For far too long we’ve heard the same narrative over and over: before you can be a

successful musician, you must be a starving artist. Live slightly above - if not on - the poverty line, barely scraping by until your rise to fame. Starving artists are told to be grateful for every opportunity, gig, stream, etc. because nothing is better than exposure. Exposure will lead to all the money, fame, and glory you’ve ever dreamed of; don’t worry about being fairly compensated for your work today, think about the exposure.


These bits of “advice” sound promising, but does exposure actually equal compensation? Is the exposure from a small gig at your local town’s bar equal to being paid for your time? Does getting your song viral on TikTok secure you a future full of glitz and glam? Can you live off of Spotify streams alone? Let’s explore exposure vs. compensation.


EXPOSURE THROUGH STREAMING AND SOCIAL MEDIA

With streaming, it’s true - exposure does equal compensation. Although, it’s really a double-edged sword. Streaming has become the forefront of the recorded music scene, breaking records in revenue for publishers and payout for collecting societies. For some perspective, total streaming (paid subscription and ad-supported) made up 62.1% of global recorded music revenues in just the last year (Source: IFPI Global Music Report 2021).


However, the amount artists get paid per stream is not equal to the amount of exposure they may receive. Unlike physical sales that dominated the recorded music industry just a decade ago, streaming royalties do not generate a substantial stream of revenue, nor are they paid directly to the artist. Here’s a chart roughly detailing how many streams on Spotify and Apple Music an artist would need weekly to survive (assuming they get 100% of the royalties):

Since 174,000+ streams is much easier said than done, a lot of lesser known artists turn to social media to rack up their streaming numbers, sacrificing compensation to do so.


TikTok is well known for making small artists blow up, but that comes with a price. If TikTok goes out of its way to feature a lesser known artist, they can do so for a low fee or no fee at all (Source: Tiktok Music & Royalties). In this case, artists get exposure for the sacrifice of compensation.

One of the biggest arguments as to why exposure is equal to compensation is because the more streams you get now (exposure), the more likely you are to sell out shows (compensation) in the future. But the problem is that artists can’t rely on future income, nor can they expect to make it big via social media with little to no present compensation to support them while they wait.


LIVE MUSIC

Artists in all industries face the same issue of not being fairly compensated for their work. It doesn’t matter how much “exposure” you get at that small bar or even a music festival, that doesn’t pay the bills. Monetary compensation is what pays your bills and allows you to keep doing what you love -- create.


Now, don’t get us wrong! Being able to perform live in front of any audience is a great opportunity and can undoubtedly lead to bigger and better things. Live music is the leading revenue generator for artists in terms of ticket and merchandise sales, so it’s always been a crucial aspect of an artist’s career.
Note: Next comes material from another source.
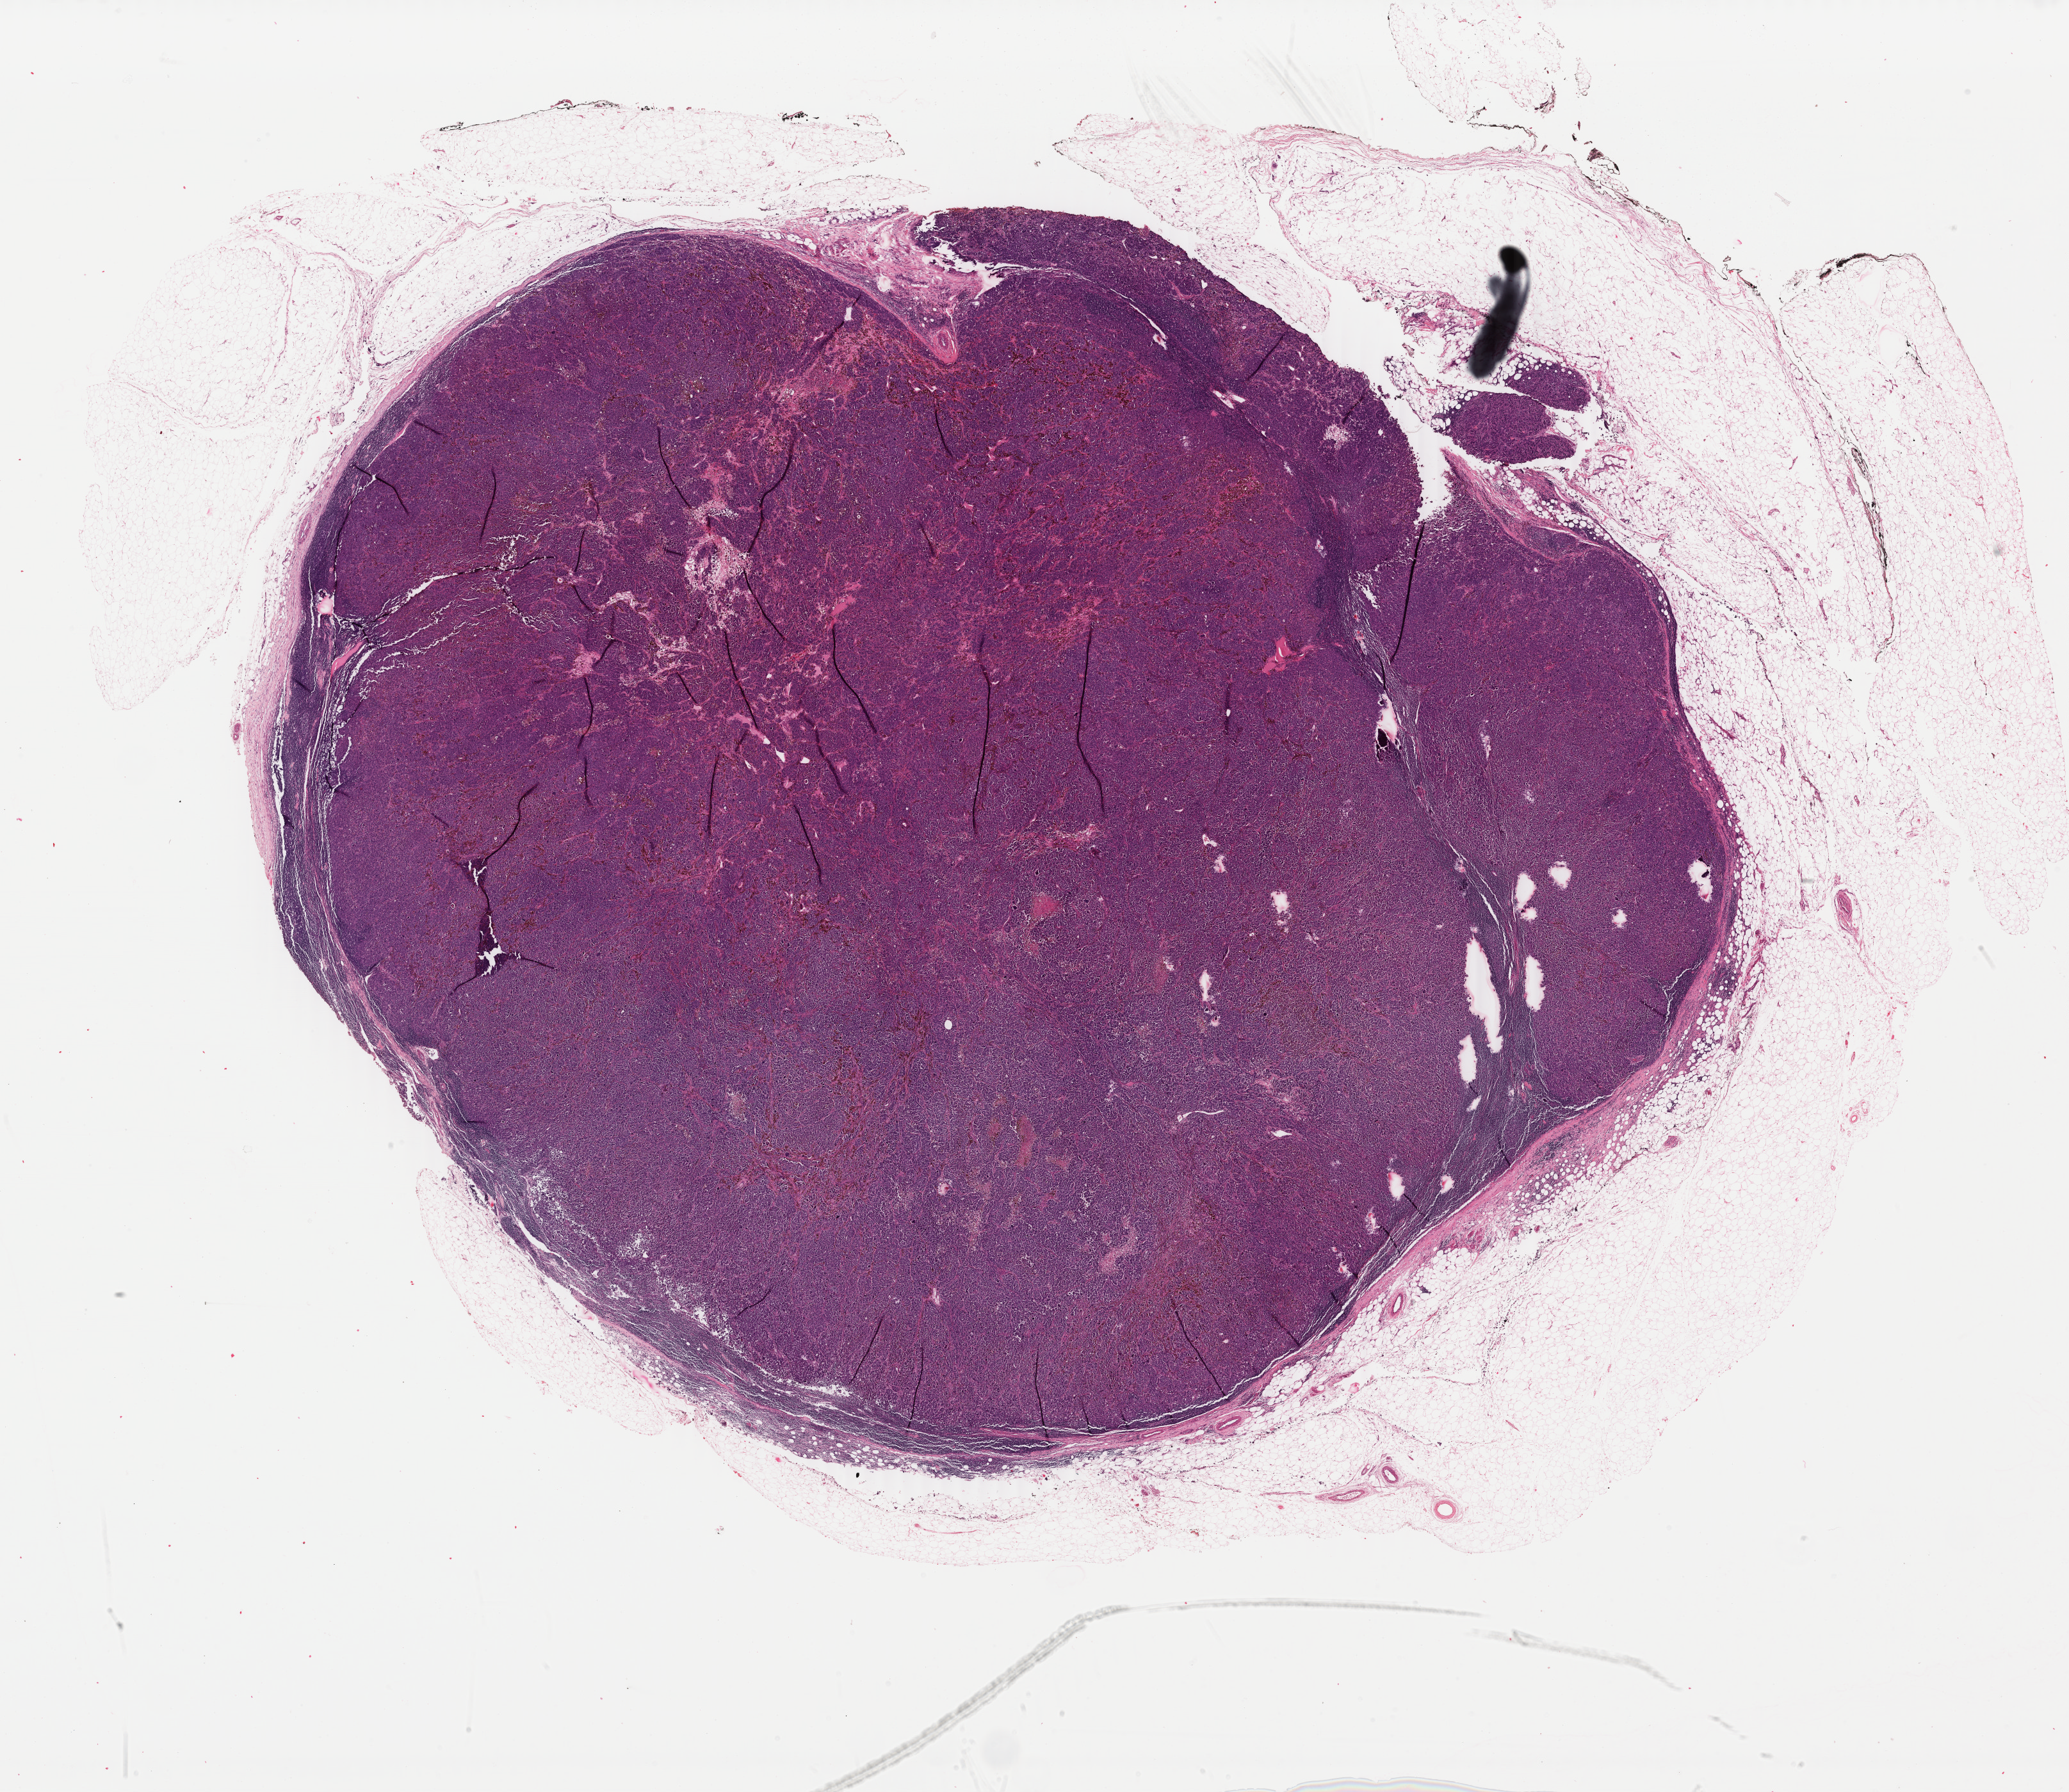
Whole-slide histology image, H&E, whole scanned area (about 25.7 x 22.3 mm, slide scanned at 40x) shown as a low-resolution overview; FFPE section; primary tumour sample from the skin. Male, age 71 years at initial diagnosis.
Pathologic diagnosis: Malignant melanoma, NOS.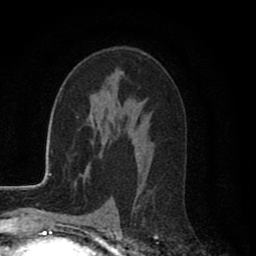
Breast MRI (dynamic contrast-enhanced), one axial slice. Slice 51 of 80 in the series (ordered by position). Cropped to one breast. Dynamic contrast-enhanced series, time point 2 of 8 at this slice position (early post-contrast). 1.5 T. TE 2.7 ms, TR 6.6 ms. 256 × 256 image matrix, field of view 150 × 150 mm. Female patient.
Outlined on this slice (semi-automatically segmented with operator editing):
- enhancing-tissue mask used for the functional tumour volume (all voxels passing the contrast-enhancement thresholds inside the analysis volume; usually the tumour): bounding box (x1, y1, x2, y2) in pixels: (108, 152, 138, 209)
However, living in our current pandemic-ridden world where live music is slowly making a comeback, it’s very important for artists to be able to make money aside from live music, and they are struggling to do so with the lack of compensation they get for their work.


THE POWER OF EXPOSURE (OR LACK THEREOF)

When we see the unfair leverage platforms like Spotify or TikTok have over artists, it’s fair to say that exposure does not justify cheap payouts or no compensation at all. What

good is exposure if a musician doesn’t have the means to provide for themselves on a day-to-day basis? This is a necessary conversation that needs to be had so the music industry can properly support the people who make them all their money in the first place - the artists.